I have had this happen to buddies I was with, that a catastrophic event occurred, and I had no thought whatsoever, about NOT helping them. While I have never had such a problem, I have an absolute certainty that Bill Mee or George would help in exactly the same manner.
Maybe on a baby dive, in 60 feet of water, you don't really need to "know" your buddy. It is pretty hard to get killed in 60 feet of water, open ocean...it is just so easy to dive in that environment. At 280 feet, you really DO need to KNOW your buddy, and have done plenty of dives with them before. If you don't really KNOW them, then they are NOT a buddy for a real tech dive.
---------- Post added February 14th, 2013 at 09:50 AM ----------
Part of it is the mission. Diving the Doria is not just about going down and looking around. It may be for some. But reality is it's often about artifacts. Locating, securing, and bringing them back to the surface. It is done in teams at times but often it's get there and you go this way while I go that way. The gas is planned for that. Not to get what you can and have enough for both of you to get back if it hits the fan. Selfish? Some would see it that way. Others do not. But when this is the objective everyone on the boat knows it.
And this is a principle reason for so many deaths on the Doria. That, and no comprehensive training that would have prepared the dead divers, for Chaterton's style of Every man for himself diving.
---------- Post added February 14th, 2013 at 10:06 AM ----------
I am reminded of the words written on a slate in a deep dark hole in South Africa: Dave's not coming back.

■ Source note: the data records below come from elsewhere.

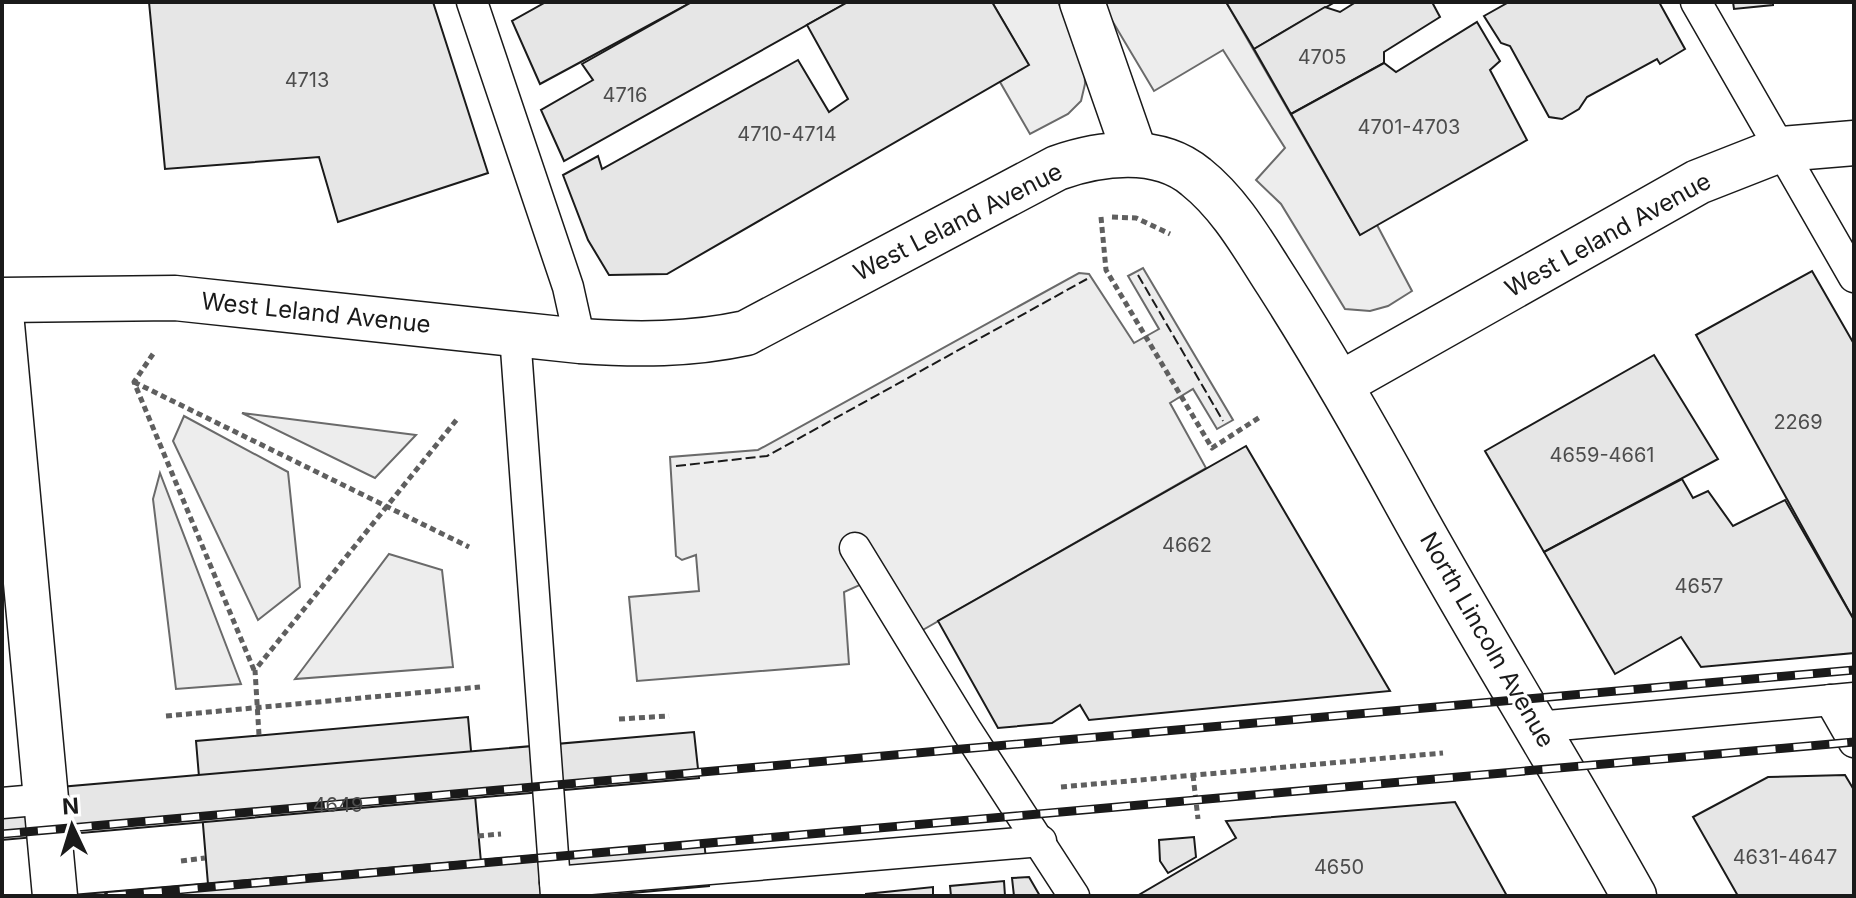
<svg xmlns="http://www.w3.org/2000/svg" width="1856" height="898" font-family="Inter,sans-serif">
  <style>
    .built { fill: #ededed; stroke: #6a6a6a; stroke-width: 2 }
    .building { fill: #e6e6e6; stroke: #1a1a1a; stroke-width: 2 }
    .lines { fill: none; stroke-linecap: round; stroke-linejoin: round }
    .service-casing { stroke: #1a1a1a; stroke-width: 33 }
    .minor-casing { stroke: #1a1a1a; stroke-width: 47 }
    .secondary-casing { stroke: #1a1a1a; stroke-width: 47 }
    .path { stroke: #5f5f5f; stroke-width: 5; stroke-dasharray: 6 4; stroke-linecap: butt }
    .service { stroke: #fff; stroke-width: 30 }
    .minor { stroke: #fff; stroke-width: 44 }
    .secondary { stroke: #fff; stroke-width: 44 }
    .rail-casing { stroke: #1a1a1a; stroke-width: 9 }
    .rail { stroke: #fff; stroke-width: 6; stroke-dasharray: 18; stroke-linecap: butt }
    .fence { stroke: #1a1a1a; stroke-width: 2; stroke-dasharray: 10 4; stroke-linecap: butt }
    .labels { text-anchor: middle; stroke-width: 6; stroke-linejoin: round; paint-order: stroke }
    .number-label { font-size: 20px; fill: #4d4d4d }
    .street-label { font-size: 24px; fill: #1a1a1a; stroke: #fff }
  </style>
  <rect width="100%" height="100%" fill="#fff"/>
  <!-- built -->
  <g class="built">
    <polygon points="992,2 1058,2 1084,58 1085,84 1081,101 1068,114 1030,134 1000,82 1028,64"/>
    <polygon points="1101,2 1226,2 1360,235 1377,225 1412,291 1388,306 1370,311 1345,309 1281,204 1256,180 1285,148 1223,50 1154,91"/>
    <polygon points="1143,268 1233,420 1217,429 1193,389 1170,403 1206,468 921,631 886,573 844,592 849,664 637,681 629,597 699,591 696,555 682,560 676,556 670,457 758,450 1079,273 1089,274 1134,343 1159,329 1128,276"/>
    <polygon points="242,413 416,435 375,478"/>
    <polygon points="184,416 288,472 300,587 258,620 173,441"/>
    <polygon points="160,473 241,684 176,689 153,499"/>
    <polygon points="389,554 442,570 453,667 295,679"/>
  </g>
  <!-- building -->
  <g class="building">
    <polygon points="149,2 433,2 488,173 338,222 319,157 165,169"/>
    <polygon points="546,2 692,2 540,84 512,21"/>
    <polygon points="692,2 848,2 564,161 541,110 593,80 582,64"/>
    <polygon points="848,2 992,2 1029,65 667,274 609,275 588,240 563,175 598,156 602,169 798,60 829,112 848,99 807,25"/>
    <polygon points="1226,2 1335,2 1254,49"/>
    <polygon points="1356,2 1432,2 1440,17 1384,52 1384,63 1291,114 1254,49 1325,7 1340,12"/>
    <polygon points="1509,2 1659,2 1685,49 1660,64 1657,59 1587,97 1579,109 1562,119 1549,117 1510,46 1501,43 1484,16"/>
    <polygon points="1733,2 1773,2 1773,5 1734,9"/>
    <polygon points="1477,22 1500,61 1490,70 1527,140 1360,235 1291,114 1384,63 1396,72"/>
    <polygon points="1812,271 1854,344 1854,620 1696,335"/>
    <polygon points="1654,355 1718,459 1544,552 1485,451"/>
    <polygon points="1246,446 1390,691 1089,720 1080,705 1052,723 998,728 938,621"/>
    <polygon points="1682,479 1693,498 1708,491 1733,526 1785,500 1854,620 1854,653 1701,667 1681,637 1615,674 1544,552"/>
    <polygon points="468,717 484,896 209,896 196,741"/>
    <polygon points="694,732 699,778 2,840 2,792"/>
    <polygon points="1845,775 1854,790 1854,896 1738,896 1693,817 1768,777"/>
    <polygon points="1455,802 1507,896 1137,896 1236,838 1226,821"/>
    <polygon points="1194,837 1196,857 1168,873 1160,861 1159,840"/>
    <polygon points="704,841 709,886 598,896 60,896"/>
    <polygon points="1029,877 1040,896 1014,896 1012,878"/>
    <polygon points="1004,881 1005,896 951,896 950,886"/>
    <polygon points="933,887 933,896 866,896 866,894"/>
  </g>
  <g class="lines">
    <defs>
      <g id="service">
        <polyline points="472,2 568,287 580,341"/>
        <polyline points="1696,2 1854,277"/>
        <polyline points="515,335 556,896"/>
        <polyline points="855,548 967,731 1074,896"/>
        <polyline points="1830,700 1854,742"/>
        <polyline points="1537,727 1854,698"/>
        <polyline points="2,803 48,799"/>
        <polyline points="555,882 1041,841"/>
      </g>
      <g id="minor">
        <polyline points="1082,2 1135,154"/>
        <polyline points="1342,383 1698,182 1782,149 1854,143"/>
      </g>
      <g id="secondary">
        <path d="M2,300L175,298L580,341C637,345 690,345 746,333L1057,168C1100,153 1158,145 1196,177C1231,205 1253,245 1277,282C1323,354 1365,427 1406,502C1479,635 1560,763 1634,896"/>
        <polyline points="2,324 55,896"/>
      </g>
    </defs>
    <!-- service casing -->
    <use href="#service" class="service-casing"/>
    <!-- minor casing -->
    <use href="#minor" class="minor-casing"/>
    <!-- secondary casing -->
    <use href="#secondary" class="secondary-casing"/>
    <!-- path -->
    <g class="path">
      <polyline points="1101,217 1106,270 1212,448 1260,417"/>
      <polyline points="1112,217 1136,218 1170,234"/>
      <polyline points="153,354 134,382 254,670"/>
      <polyline points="134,382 469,547"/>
      <polyline points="166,716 480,687"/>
      <polyline points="619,719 669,716"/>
      <polyline points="259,735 255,670 458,418"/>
      <polyline points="1193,775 1198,819"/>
      <polyline points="1061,787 1443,753"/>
      <polyline points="478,836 501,834"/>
      <polyline points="181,861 205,858"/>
    </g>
    <!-- service -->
    <use href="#service" class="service"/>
    <!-- minor -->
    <use href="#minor" class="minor"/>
    <!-- secondary -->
    <use href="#secondary" class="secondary"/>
    <defs>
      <g id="rail">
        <polyline points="2,834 1854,670"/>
        <polyline points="108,896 1854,742"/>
      </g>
    </defs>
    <!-- rail casing -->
    <use href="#rail" class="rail-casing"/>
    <!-- rail -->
    <use href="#rail" class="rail"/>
    <!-- fence -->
    <g class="fence">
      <polyline points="1138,275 1223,421"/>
      <polyline points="676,466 767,456 1087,279"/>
    </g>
  </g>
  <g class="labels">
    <!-- number labels -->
    <g class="number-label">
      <text x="1322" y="64">4705</text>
      <text x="307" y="87">4713</text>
      <text x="625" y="102">4716</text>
      <text x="1409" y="134">4701-4703</text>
      <text x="787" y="141">4710-4714</text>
      <text x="1798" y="429">2269</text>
      <text x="1602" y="462">4659-4661</text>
      <text x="1187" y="552">4662</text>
      <text x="1699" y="593">4657</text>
      <text x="338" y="812">4649</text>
      <text x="1785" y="864">4631-4647</text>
      <text x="1339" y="874">4650</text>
    </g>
    <!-- street labels -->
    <g class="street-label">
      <text transform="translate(958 222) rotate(-27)" y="8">West Leland Avenue</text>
      <text transform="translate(1608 235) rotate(-29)" y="8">West Leland Avenue</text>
      <text transform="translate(316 313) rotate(6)" y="8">West Leland Avenue</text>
      <text transform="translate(1487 640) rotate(60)" y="8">North Lincoln Avenue</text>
    </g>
  </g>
  <!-- border -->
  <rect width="1856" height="898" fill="none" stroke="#1a1a1a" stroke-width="8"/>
  <!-- north arrow -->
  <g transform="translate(72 826) rotate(356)" stroke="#ffffff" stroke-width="6" paint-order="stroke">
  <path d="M0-6L14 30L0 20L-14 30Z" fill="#1a1a1a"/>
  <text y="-12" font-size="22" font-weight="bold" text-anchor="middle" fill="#1a1a1a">N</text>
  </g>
</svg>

I don't think anyone in the world criticises Don Shirley for not descending to 900 feet to attempt a rescue. After that it is just a matter of degrees.
The DIR response to attempting a 900 foot depth dive, is that this is akin to driving a motorcycle at 100 mph over a jump, and clearing 40 busses, then landing on the other side. It is NOT a technical dive, it is a STUNT. It can not be planned with intelligence, on open circuit, or with the current technology in rebreathers--not in the open ocean. Deco is too long, there are too many contingencies you can't plan for, and there is no way a team will be able to make a smart plan for this---so the team will not GO.
An individual can choose to shoot for a crazy stunt. It won't prove anything important, maybe it is a daredevil thrill, I don't know. This is the type of thing that got Sheck killed, and George blamed this on the foolish ideas of those Sheck had been diving with at the time--their putting ideas of deep records into his head--this was a dangerous peer group, out for glory, with no more common sense than an Evil Kneival.
So yeah, on a 900 foot dive, the gas share and a buddy concept could never have been planned, because a smart buddy team will not be doing this dive in the first place.